In this way, not only could anyone create their own tokens, but they could also upload their smart contracts between different blockchains, letting the system do all the technical work. 

For example, the patent explicitly mentions Ethereum and Hyperledger Fabric (HLF), which makes it difficult to create applications that involve cross-chain token transactions or creating cross-chain logic related to tokenomics. 

Therefore, it would allow the creation of cross-chain tokens to be managed with a single user interface, even without having to know how the underlying blockchains work. 

The goal is to make token development more efficient for business use cases that involve going beyond the limits of a single blockchain. 

Citing an example that, however, has nothing to do with either Microsoft or this patent, Tether’s USDt is actually a cross-chain token because it is issued and runs on multiple blockchains (Ethereum, Tron, Omni, Solana, EOS, Algorand, Liquid, and SLP). Using a system like the one patented by Microsoft, Tether, for example, could manage all these tokens with a single user interface without worrying about the technical details. 

The usefulness of the Microsoft patent

In reality, the target to which this system hypothesized by Microsoft is addressed is probably not that of companies that already operate in the blockchain sector but of those who would like to enter it but do not yet have all the necessary skills to create and properly manage a cross-chain token. 

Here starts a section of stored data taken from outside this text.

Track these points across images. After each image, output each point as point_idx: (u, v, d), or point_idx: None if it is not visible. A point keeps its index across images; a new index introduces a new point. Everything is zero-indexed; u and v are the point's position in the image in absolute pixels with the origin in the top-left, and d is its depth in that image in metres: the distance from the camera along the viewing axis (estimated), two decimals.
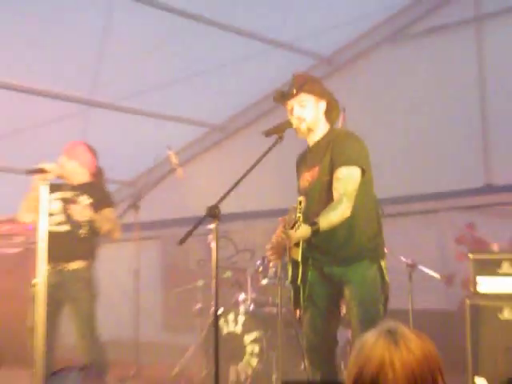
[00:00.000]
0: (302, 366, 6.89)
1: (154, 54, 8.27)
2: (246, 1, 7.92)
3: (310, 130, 4.75)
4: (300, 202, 4.19)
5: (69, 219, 6.20)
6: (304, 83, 4.75)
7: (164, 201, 9.69)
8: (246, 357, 7.01)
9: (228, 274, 7.59)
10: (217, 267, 4.13)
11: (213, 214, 4.03)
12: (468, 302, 6.19)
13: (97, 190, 6.46)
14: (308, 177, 4.82)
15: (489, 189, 8.09)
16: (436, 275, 7.03)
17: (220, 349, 4.25)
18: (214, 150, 10.69)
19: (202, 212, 4.24)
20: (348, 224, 4.54)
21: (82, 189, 6.32)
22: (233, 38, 8.35)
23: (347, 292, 4.72)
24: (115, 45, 7.45)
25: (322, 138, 4.78)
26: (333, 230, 4.49)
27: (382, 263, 4.77)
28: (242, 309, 7.21)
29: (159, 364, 8.38)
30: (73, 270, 6.21)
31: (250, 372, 6.94)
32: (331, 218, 4.41)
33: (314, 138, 4.82)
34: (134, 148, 9.70)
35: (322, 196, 4.67)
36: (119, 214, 9.04)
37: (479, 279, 6.20)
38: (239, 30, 8.29)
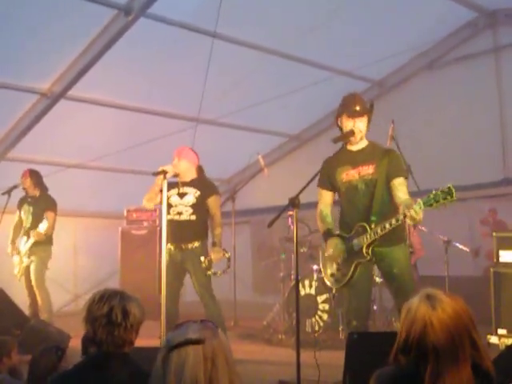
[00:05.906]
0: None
1: (245, 82, 8.33)
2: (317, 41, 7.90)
3: (361, 139, 4.64)
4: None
5: (187, 210, 6.11)
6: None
7: (253, 194, 9.73)
8: (319, 313, 7.05)
9: (304, 249, 7.58)
10: (296, 244, 4.17)
11: (293, 203, 4.05)
12: (492, 269, 6.19)
13: (203, 183, 6.28)
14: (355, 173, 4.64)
15: (506, 182, 7.97)
16: (466, 249, 7.00)
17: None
18: (291, 154, 10.70)
19: (283, 202, 4.26)
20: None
21: (192, 184, 6.24)
22: (305, 68, 8.37)
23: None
24: (216, 76, 7.51)
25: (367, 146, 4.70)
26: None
27: None
28: (315, 276, 7.26)
29: (252, 318, 8.45)
30: (195, 248, 6.08)
31: (321, 324, 6.98)
32: None
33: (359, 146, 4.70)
34: (230, 153, 9.77)
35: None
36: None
37: (501, 252, 6.13)
38: (311, 61, 8.32)
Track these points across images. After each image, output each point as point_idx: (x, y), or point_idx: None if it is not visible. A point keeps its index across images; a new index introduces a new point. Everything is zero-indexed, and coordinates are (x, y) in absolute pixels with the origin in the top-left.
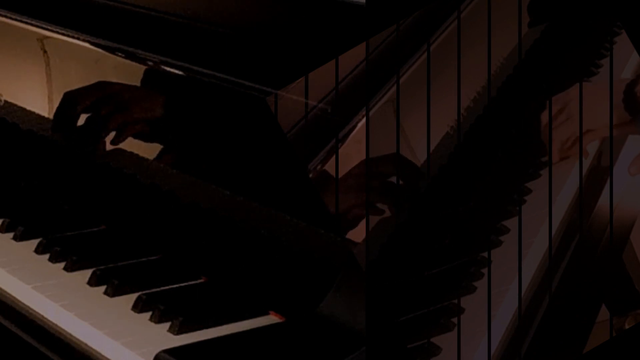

Moreover, it is quite useful to use a token on different blockchains, even simultaneously. In fact, today, the alternative is to create special wrapped tokens, with various risks due mainly to the various issuers. Instead, with a system like the one patented by Microsoft, a single issuer and original manager could actually issue the same token on different blockchains, perhaps even making it already natively cross-chain. 

Another advantage would be to manage the swaps of the same token on different blockchains more easily. For example, nowadays, it is not so easy to swap USDt on Ethereum for USDt on Tron, and vice versa, and you have to rely on third parties who have both tokens and are willing to swap one for the other for the same value. On the other hand, if the token issuer created an original platform that allowed users to swap a token with an equivalent one on any other of the main blockchains, the use of these multi-chain tokens would be even easier and more convenient. 

After all, the cryptocurrency industry’s general trend is to go from multi-chain to cross-chain, that is, to easily and quickly allow switching from one blockchain to another. For this reason, it’s not at all absurd to imagine that Microsoft can in the future really use this patent, perhaps becoming one of the protagonists of the cryptocurrency revolution, which for now is still only touching.